Thanks...and yes...I had him when you came over. He certainly looks larger in person then in the pics dont you think? To me...large fish dont seem near as large in pics or videos...not sure why that is.


----------



## Piranha_man (Jan 29, 2005)

Perhaps it's the 3-dimensionalism that makes them appear larger in person.
I swear that guy could bite your freakin' thumb off in a single chomp!


----------



## Coldfire (Aug 20, 2003)

WOW, 10"-13" Terns. Just amazing.

WOW, 10"-13" Terns. Just amazing.


----------



## Piranha_man (Jan 29, 2005)

Coldfire said:


> WOW, 10"-13" Terns. Just amazing.
> 
> WOW, 10"-13" Terns. Just amazing.


You can say that again!


----------



## baddfish (Feb 7, 2003)

Hey Gurke. Is Gomez (my 10in Geryi) swimming somewhere within that schoal you posted?


----------



## face2006 (Feb 17, 2006)

baddfish said:


> Hey Gurke. Is Gomez (my 10in Geryi) swimming somewhere within that schoal you posted?


pinche mamon!... probably renamed him to Johnson..lol


----------



## Grosse Gurke (Jan 3, 2003)

baddfish said:


> Hey Gurke. Is Gomez (my 10in Geryi) swimming somewhere within that schoal you posted?


I wish....but I think being solo for a while had conditioned him to the point he couldnt live with other geryi. I tried him in a few different groups....no luck though...he was just too dominant. I gave him to Nick...Serrapygo.


----------

Dataset entries:
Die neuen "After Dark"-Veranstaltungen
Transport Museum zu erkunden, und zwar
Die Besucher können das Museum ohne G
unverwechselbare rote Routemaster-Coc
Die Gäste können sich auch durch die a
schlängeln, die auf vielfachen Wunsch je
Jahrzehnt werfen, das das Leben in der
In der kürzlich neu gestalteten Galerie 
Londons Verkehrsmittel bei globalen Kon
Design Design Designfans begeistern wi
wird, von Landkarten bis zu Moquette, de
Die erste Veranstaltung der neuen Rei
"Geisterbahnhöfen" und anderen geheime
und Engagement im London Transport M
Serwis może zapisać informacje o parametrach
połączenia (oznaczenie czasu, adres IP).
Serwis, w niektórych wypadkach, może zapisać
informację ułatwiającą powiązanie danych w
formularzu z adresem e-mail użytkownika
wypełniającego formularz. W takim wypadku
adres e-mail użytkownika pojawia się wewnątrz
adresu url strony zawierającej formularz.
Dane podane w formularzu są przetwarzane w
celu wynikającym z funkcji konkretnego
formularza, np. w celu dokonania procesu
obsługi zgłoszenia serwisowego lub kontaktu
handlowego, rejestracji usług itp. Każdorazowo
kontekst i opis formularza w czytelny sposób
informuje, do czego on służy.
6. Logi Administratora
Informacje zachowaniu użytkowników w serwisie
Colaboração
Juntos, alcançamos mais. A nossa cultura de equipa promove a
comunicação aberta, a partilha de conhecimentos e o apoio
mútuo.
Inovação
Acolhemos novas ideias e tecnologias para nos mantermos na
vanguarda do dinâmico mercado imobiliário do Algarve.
==
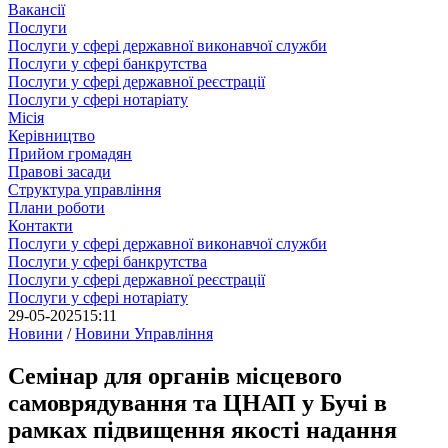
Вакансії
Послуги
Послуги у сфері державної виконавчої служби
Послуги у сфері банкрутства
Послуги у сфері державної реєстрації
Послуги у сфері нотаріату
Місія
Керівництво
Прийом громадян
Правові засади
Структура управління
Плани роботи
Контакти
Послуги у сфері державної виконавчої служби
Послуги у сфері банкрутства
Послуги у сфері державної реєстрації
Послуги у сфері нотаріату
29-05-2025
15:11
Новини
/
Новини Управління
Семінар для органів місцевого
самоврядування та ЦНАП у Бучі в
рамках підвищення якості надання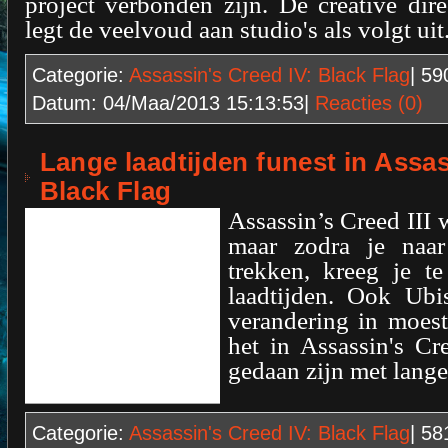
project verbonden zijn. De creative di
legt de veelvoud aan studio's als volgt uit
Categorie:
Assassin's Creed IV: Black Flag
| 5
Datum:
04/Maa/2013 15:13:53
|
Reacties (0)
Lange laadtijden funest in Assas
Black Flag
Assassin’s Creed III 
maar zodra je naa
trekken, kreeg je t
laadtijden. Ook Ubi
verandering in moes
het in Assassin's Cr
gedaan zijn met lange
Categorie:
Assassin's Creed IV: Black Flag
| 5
* * *
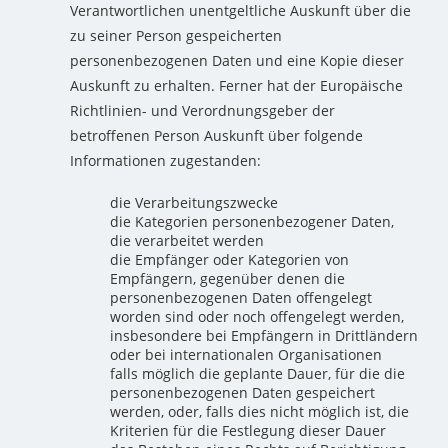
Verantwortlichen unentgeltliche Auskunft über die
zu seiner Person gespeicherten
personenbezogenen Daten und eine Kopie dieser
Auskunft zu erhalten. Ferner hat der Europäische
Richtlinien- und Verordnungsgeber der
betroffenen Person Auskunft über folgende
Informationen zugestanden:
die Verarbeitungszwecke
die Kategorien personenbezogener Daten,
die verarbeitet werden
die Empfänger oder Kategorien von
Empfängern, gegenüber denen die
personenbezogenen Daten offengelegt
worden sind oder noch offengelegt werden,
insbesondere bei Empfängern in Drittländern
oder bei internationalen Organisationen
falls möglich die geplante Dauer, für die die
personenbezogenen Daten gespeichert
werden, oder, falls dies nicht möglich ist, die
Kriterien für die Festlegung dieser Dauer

> [Aim of the task]:
In the forum thread above, who did Grosse Gurke give Gomez to after he failed to live with other geryi?

> [Your response]:
Nick, also known as Serrapygo.